Şuur -1: Sera Etkisi
-Ruzname; Kelime Günlüğü’nden-
Bizâtihi
hiç kimseden bana hayır yok,
Hiç
kimseden de ümidimi kesmiş değilim.
Kendi
halime baktığım zaman,
Baştan başa tek dane bile değilim!
Şâh-ı Nakşibend -kuddise sırruh- Hazretleri
İnsanın kendini anlamasının, çözebilmesinin güçlüğü,
binlerce yıldır etrafında dolaşıp oyalandığı, duraksadığı, hep yeniden yordam
geliştirdiği bir hakikat olarak hâlen tam karşısında duran bir bilmeceyi
andırıyor.
Belki şiddetin ve savaşın kısa anlatılmış uzun tarihine göz
atmak, insanın insana ettiği kötülüklerin arayışlara ve sınırları kavrama
çabasına aldırmayan çıkar kavgasından başka bir şey olmadığını görmemize yeter;
hatta bütün bu kendini anlama çabasını samimiyetsiz bulmamıza sebep olur. Fakat
mensup olduğumuz canlı dünyasının sebep olduğu her türlü felakete, bütün
kayıplara ve kötülüklere rağmen kemalata ulaşabildiğinin en kıdemli örneği olan
Hz. Ömer -Rahmetullahi Aleyh- bu dünyada yaşadı, bütün yapıp ettikleriyle
yüzleşti, yüzleşmeyi öğretti. Bu hatıranın hürmetine nefes aldıkça olan biten
her türlü zararın telafi edilebileceğine inanmamız mümkün oldu. Ve insanı bu
yüzüyle okumayı ihmal etmememiz gerektiğini anladık. Zararın neresinden dönsek
kârdaydık.
İnsanlığın kendini kendi karanlığına terk ettiğinde, kendi
insafınca yol aldığında açığa çıkacak sonuçları en iyi anlatan turnusoller,
üçüncü sayfa haberlerinde saklıdır.
Her şey kontrolden çıktığında, onu durduracak frenler
patladığında felaketin akıl almaz boyutlara ulaşabildiğini bize haber veren her
şey; okumaya, dinlemeye, seyretmeye dayanamadığımız üçüncü sayfaya hapsolmuş
gerçeklik akışıdır.
Cinnetin, sinir krizlerinin, aşırı duyarlı olmanın, kendini
olduğundan büyük ya da küçük görmenin sonucunda yaşanan felaketler, kendini
tanıma konusunda acze düşmüş, her şeyle ve herkesle kavgalı, saplantılı,
meyillerinin tehlikesinden ve yaradılışının kodlarından habersiz profilleri ele
verir.
Zaten zulmün temelinde yaradılışıyla kavgalı olma meylinin
en ileri hâli vardır.
Darian Leader, Depresyon
Yas ve Melankoli kitabının girişinde tedavi edici anti-depresanların
depresyon hastalığının aynası olduğuna dair vurucu bir tespitte bulunur.

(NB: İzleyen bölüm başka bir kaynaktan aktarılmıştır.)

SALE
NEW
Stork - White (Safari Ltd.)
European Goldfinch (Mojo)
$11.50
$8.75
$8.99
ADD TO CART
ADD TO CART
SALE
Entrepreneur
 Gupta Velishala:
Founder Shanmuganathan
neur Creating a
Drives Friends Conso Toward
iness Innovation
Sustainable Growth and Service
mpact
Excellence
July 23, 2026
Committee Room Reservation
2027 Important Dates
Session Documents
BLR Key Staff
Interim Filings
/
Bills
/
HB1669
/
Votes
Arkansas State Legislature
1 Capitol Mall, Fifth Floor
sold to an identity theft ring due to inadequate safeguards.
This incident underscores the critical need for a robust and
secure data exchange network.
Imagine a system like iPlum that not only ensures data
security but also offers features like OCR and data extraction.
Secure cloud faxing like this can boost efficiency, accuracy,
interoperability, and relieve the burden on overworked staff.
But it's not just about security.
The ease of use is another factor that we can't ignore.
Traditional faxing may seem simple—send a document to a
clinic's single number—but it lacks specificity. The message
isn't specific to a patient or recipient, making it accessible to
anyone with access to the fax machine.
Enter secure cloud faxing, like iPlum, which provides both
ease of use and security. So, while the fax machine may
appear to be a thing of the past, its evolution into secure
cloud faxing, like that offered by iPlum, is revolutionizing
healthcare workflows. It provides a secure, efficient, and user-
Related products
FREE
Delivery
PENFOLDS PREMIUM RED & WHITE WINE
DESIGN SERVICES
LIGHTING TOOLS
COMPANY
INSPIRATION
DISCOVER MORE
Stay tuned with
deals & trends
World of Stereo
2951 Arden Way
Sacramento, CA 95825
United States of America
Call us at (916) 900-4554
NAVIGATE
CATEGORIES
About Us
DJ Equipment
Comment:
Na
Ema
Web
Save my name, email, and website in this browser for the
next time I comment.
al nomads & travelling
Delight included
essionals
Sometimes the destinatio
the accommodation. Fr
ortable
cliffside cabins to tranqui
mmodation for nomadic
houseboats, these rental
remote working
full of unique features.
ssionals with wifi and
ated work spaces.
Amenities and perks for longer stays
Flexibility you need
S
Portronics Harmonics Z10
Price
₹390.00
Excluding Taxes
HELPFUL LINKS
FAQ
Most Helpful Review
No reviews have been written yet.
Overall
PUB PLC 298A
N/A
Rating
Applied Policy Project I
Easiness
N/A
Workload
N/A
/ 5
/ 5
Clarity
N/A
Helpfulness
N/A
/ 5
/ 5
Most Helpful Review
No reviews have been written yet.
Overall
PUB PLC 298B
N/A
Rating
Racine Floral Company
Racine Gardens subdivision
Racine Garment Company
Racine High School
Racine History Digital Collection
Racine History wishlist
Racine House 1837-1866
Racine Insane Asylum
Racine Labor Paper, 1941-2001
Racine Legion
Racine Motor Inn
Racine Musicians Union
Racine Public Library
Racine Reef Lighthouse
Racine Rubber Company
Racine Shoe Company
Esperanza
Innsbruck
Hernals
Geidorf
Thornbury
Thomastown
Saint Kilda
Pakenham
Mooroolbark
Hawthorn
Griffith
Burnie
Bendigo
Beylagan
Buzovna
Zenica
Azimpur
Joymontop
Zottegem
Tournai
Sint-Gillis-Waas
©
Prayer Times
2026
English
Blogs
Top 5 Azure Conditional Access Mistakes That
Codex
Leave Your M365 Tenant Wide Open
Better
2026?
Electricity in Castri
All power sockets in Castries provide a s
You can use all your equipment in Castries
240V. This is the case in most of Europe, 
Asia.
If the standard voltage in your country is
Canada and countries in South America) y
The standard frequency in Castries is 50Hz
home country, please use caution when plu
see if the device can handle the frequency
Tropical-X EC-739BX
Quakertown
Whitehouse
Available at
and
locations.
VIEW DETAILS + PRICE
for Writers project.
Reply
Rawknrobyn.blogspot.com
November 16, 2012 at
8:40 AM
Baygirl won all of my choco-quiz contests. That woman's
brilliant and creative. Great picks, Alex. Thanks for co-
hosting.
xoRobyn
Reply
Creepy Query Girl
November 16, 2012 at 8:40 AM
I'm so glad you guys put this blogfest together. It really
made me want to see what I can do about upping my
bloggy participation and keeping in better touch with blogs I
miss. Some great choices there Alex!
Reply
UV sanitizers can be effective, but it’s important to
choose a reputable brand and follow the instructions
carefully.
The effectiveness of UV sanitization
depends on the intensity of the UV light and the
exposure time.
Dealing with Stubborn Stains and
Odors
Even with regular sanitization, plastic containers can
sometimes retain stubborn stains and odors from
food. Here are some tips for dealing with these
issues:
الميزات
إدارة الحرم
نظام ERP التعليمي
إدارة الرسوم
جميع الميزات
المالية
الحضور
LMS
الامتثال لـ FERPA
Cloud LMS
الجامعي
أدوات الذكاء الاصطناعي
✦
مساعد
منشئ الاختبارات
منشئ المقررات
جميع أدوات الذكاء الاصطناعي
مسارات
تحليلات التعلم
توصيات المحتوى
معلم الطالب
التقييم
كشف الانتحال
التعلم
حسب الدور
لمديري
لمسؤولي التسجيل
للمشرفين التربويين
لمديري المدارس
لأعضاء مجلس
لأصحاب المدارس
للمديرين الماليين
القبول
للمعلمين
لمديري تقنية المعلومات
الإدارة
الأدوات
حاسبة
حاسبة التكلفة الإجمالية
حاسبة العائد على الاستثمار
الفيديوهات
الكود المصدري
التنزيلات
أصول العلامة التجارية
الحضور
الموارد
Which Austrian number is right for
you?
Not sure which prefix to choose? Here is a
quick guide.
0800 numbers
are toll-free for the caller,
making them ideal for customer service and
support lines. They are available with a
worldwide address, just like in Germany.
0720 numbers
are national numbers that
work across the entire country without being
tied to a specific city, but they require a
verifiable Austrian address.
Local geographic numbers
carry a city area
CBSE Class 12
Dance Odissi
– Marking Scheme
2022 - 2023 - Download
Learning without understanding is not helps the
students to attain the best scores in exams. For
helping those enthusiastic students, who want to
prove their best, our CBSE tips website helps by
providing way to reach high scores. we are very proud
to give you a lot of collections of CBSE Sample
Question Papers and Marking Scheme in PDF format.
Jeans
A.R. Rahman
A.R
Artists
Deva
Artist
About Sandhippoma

Tabiatı, kaynakları, üretimi orantısız bir biçimde tüketen
modern insanlık, depresyon ve benzer hastalıklar bakımından tam bir kısır
döngüye sebep olmuştur.
Dolayısıyla Leader, aynı kutuya giremeyen hap paketlerinin
yalnızlık mesajını, “Yalnız hap, paketi
açanlara acımasız bir mesaj gönderiyor. Birbirinden ayrılmış birimlerin
kasvetli imgesi modern bireyciliğin negatif yönünü yansıtıyor; her birimiz
yalıtılmış ve diğerlerinden ayrılmış bireyleriz. Toplum değerleri ve ortak çaba
yerine piyasadaki mal ve hizmetlerin rekabetine göre hareket ediyoruz” şeklinde
yorumlar. Bu yalıtılmış toplum biçimi hiç de tabii değildir.
Leader bu ifadesinde, depresyonun da tıpkı tedavisini
gerçekleştiren ilaçlar gibi sentetik bir dünyanın sentetik bir sorunu olduğunu
anlatıyor gibidir. Bu tavır o kadar yerleşiktir ki tıpkı ilaçların bünyede
ölünceye kadar yer edişi gibi insanı/insanlığı terk etmeyecektir, çünkü düzen
her gün daha sentetik olmaya ve yaşamaya zorlamaktadır.
Bu sentetik döngü sera etkisini hatırlatıyor.
Sera etkisi, önüne geçilemez ve sonlandırılamaz tabii bir
döngünün adı. Dünyayı aydınlatan ve ısıtan güneş ışınları, dünya atmosferinden
içeriye süzülüyor fakat dışarı çıkamıyor.
Zamanla bu tek taraflı akış dünyada ısı artışına sebep
oluyor. Bu etki tabii/gerçek/önlenemez bir düzenek.
***
Künye: Şuur; bilinç, insanın kendisini ve
çevresini tanıma yeteneği, temel bilgi, temel görüş, algı ve bilgilerin zihinde
duru ve aydınlık olarak izlenme süreci anlamlarına gelir (TDK Türkçe Sözlük).